Gilead calls off Oceanside manufacturing expansion, uproots biologics development team

Gilead Sciences is halting the expansion of its biologics site in Oceanside, California, and is moving the existing team's responsibilities to its Foster City campus in the same state, a spokesperson confirmed. 

The move is based on Gilead's desire to bring members of the biologics development and manufacturing team closer to the company's R&D unit, which is based in the Bay Area in Foster City, the spokesperson said.

“Over the next few years, the majority of our Gilead Biologics teams in our Pharmaceutical Development & Manufacturing organization, most of whom are currently in Oceanside, CA, will transition to Foster City,” the spokesperson said.

The move will begin this year and conclude by 2027 “at the latest,” according to Gilead, with business operations continuing “as usual" for the time being.

Oceanside and Foster City are about an 8-hour drive apart. The company did not specify how many employees, if any, would be laid off as a result of the move. 

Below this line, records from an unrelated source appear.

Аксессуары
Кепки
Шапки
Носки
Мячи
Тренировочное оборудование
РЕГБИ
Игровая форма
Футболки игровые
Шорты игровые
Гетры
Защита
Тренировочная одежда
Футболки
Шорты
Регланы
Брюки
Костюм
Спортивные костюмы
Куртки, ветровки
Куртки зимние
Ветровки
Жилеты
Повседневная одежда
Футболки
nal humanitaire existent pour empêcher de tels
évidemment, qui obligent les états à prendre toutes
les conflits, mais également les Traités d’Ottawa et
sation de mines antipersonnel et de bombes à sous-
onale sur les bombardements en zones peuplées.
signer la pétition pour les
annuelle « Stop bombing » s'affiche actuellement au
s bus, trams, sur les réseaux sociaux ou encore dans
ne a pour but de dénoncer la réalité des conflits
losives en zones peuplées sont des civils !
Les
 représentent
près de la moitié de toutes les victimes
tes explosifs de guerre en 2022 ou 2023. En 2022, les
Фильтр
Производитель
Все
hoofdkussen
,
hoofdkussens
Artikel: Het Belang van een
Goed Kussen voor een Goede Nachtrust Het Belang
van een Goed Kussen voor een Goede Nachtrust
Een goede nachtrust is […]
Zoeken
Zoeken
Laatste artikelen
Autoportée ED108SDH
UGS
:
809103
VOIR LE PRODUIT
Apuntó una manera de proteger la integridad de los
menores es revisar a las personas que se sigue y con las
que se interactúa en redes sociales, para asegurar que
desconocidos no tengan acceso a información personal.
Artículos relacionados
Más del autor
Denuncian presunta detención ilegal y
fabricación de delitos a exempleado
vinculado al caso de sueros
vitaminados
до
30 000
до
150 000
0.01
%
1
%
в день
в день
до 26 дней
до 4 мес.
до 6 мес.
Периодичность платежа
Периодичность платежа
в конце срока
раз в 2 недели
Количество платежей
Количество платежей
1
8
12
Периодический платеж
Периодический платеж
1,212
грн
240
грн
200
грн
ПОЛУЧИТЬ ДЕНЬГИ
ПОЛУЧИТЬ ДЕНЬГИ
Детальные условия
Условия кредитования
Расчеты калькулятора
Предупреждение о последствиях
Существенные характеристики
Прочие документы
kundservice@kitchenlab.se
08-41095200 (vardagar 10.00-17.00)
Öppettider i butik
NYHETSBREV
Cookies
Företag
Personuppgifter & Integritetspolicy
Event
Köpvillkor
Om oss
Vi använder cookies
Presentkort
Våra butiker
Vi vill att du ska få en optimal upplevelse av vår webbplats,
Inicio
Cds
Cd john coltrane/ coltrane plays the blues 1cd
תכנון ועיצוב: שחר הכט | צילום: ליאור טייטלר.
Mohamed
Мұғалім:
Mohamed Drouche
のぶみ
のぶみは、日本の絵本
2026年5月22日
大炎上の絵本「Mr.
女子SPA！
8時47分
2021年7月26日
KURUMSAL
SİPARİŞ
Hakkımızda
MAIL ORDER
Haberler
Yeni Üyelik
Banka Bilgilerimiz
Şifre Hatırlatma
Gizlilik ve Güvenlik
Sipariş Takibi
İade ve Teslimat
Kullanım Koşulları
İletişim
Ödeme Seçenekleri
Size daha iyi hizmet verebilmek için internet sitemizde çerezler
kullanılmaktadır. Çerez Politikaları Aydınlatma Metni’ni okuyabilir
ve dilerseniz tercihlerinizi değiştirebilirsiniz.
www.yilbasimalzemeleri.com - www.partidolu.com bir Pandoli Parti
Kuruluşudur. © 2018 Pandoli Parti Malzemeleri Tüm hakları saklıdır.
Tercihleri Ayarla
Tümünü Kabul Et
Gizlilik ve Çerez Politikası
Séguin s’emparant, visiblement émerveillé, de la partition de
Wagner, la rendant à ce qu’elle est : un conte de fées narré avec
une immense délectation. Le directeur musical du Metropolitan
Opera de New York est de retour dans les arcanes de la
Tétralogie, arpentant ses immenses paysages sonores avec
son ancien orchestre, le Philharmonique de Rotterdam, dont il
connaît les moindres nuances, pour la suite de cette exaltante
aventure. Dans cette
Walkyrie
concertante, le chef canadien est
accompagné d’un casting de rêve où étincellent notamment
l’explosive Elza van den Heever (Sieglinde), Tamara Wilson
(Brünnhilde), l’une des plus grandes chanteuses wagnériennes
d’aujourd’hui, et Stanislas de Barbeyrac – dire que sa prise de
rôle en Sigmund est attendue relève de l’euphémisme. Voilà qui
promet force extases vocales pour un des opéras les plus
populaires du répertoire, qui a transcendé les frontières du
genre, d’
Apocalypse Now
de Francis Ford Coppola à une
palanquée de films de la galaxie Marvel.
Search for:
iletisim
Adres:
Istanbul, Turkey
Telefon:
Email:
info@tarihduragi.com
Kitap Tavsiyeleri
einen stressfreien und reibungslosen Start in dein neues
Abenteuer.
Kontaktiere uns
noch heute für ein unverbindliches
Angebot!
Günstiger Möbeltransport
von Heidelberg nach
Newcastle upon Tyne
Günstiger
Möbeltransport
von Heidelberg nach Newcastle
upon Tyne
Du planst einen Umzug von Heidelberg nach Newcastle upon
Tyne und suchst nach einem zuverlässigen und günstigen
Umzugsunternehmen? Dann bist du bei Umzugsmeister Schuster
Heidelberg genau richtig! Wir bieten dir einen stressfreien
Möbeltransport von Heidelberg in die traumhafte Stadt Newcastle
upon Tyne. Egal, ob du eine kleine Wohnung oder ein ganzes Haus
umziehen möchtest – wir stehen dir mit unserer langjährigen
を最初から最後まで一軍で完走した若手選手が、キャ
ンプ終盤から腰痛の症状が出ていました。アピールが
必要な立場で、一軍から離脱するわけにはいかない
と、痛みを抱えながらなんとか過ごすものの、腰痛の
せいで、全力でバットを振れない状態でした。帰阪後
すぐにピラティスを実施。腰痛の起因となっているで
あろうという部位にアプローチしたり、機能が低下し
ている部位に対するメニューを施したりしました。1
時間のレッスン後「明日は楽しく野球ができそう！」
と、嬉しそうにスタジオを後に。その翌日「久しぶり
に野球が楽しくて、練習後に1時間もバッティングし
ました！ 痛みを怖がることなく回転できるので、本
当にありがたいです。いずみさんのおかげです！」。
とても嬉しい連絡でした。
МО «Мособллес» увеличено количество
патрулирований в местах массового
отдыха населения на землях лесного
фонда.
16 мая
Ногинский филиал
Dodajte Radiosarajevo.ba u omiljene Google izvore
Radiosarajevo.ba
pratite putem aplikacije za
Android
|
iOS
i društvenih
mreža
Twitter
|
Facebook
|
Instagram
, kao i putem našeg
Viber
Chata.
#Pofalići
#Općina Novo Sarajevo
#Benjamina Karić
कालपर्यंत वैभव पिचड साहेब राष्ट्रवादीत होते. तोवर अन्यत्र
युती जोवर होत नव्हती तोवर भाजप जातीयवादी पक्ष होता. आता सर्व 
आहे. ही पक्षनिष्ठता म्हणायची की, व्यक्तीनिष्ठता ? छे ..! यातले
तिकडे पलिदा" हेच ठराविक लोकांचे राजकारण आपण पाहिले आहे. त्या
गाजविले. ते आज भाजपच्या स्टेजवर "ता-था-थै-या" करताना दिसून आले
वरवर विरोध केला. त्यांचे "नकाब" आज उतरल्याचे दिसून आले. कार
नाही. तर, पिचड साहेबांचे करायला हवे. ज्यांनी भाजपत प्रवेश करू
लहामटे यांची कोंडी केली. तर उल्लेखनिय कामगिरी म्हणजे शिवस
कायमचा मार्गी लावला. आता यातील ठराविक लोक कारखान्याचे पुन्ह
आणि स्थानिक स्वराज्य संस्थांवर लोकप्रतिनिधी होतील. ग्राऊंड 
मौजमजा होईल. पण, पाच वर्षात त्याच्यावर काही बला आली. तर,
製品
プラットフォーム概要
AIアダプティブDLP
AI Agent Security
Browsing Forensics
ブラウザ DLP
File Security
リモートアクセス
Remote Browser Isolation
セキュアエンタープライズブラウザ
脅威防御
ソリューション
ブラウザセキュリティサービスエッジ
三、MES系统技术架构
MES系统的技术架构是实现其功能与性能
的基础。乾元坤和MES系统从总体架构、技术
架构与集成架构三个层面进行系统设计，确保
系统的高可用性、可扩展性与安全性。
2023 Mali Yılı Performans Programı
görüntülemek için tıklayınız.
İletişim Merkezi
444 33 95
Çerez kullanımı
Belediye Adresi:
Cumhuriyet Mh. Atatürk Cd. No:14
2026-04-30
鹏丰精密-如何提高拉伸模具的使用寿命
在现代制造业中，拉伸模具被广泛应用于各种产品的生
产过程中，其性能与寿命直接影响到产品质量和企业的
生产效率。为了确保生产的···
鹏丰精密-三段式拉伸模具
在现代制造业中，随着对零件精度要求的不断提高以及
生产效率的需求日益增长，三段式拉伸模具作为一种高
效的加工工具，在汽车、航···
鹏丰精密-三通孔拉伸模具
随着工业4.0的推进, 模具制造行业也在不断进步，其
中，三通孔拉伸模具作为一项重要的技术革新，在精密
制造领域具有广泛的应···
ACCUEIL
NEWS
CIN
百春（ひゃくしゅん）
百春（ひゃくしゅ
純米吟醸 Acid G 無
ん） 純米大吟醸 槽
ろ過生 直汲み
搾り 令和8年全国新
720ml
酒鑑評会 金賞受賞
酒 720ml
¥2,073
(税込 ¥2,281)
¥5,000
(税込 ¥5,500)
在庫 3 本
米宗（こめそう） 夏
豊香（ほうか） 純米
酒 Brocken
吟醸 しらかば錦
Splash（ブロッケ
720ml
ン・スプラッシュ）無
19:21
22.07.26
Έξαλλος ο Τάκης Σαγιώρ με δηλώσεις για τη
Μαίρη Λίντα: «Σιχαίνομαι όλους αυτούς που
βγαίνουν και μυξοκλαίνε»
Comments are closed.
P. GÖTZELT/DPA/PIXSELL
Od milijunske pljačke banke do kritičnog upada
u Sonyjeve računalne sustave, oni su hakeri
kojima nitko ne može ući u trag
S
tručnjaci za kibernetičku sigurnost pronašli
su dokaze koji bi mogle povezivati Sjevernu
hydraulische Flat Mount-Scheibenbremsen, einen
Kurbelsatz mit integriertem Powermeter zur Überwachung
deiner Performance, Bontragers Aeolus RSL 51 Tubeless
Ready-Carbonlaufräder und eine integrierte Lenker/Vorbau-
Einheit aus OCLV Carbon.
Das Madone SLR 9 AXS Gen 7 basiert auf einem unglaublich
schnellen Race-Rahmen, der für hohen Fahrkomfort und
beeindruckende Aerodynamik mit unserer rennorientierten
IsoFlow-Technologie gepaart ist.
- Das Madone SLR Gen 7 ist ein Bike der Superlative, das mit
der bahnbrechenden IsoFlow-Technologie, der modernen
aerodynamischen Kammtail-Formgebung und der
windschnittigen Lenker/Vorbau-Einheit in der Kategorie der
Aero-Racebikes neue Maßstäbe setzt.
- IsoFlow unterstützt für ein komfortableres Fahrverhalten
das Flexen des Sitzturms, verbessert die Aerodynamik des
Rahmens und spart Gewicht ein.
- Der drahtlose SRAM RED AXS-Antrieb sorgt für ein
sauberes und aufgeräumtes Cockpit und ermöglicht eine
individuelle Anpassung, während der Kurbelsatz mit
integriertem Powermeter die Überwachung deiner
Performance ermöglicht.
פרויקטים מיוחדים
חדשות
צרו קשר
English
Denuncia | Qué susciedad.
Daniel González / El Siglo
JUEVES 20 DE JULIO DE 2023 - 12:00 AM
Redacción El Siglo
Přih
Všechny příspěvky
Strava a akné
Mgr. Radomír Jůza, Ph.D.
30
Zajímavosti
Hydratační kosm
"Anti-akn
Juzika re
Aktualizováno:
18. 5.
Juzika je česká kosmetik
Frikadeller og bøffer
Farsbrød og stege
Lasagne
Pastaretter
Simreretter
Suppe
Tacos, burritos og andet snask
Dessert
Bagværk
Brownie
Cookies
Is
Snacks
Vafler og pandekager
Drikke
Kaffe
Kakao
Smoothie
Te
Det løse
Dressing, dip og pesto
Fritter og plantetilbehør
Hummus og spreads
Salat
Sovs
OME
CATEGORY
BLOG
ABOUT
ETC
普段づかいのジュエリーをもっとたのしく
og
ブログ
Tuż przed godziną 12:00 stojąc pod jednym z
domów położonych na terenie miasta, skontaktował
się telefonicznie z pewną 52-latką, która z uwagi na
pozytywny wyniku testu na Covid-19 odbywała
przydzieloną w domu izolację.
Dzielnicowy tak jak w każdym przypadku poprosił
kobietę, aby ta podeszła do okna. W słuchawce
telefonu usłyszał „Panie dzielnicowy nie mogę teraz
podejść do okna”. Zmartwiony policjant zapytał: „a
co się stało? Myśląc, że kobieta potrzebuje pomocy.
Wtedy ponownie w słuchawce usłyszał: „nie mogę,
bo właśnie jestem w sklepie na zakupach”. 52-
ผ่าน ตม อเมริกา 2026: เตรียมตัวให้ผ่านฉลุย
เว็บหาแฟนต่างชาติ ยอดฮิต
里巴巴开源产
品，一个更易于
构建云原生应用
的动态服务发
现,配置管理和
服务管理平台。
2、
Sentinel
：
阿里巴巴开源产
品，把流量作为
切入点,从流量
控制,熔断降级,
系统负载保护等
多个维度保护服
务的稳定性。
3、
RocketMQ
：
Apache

Gilead completed the purchase of an additional 27 acres of land in Oceanside in 2022, with plans at the time to build a new biologics facility in the Southern California city. But in light of the staff consolidation, "those plans will not be continuing," the spokesperson said. 

Gilead-owned Kite’s viral vector manufacturing work is not included in the transition and will remain in Oceanside. Kite Pharma is the cell therapy-focused division of the California drugmaker.

Meanwhile, Gilead's spokesperson said there are no plans to close an existing 70,000-square-foot biologics site in Oceanside, which Gilead purchased from Genentech in August 2011.  At the time of the purchase, the site was designed to help make biological compounds for toxicological, phase 1 and phase 2 studies. 

Gilead initially used the facility to manufacture the monoclonal antibody simtuzumab, which was being developed to treat idiopathic pulmonary fibrosis, among other diseases. Gilead terminated a phase 2 study testing the drug in that indication in January 2016 due to a lack of efficacy. The pharma also planned to use the facility to manufacture another antibody that at the time of the purchase was in preclinical testing.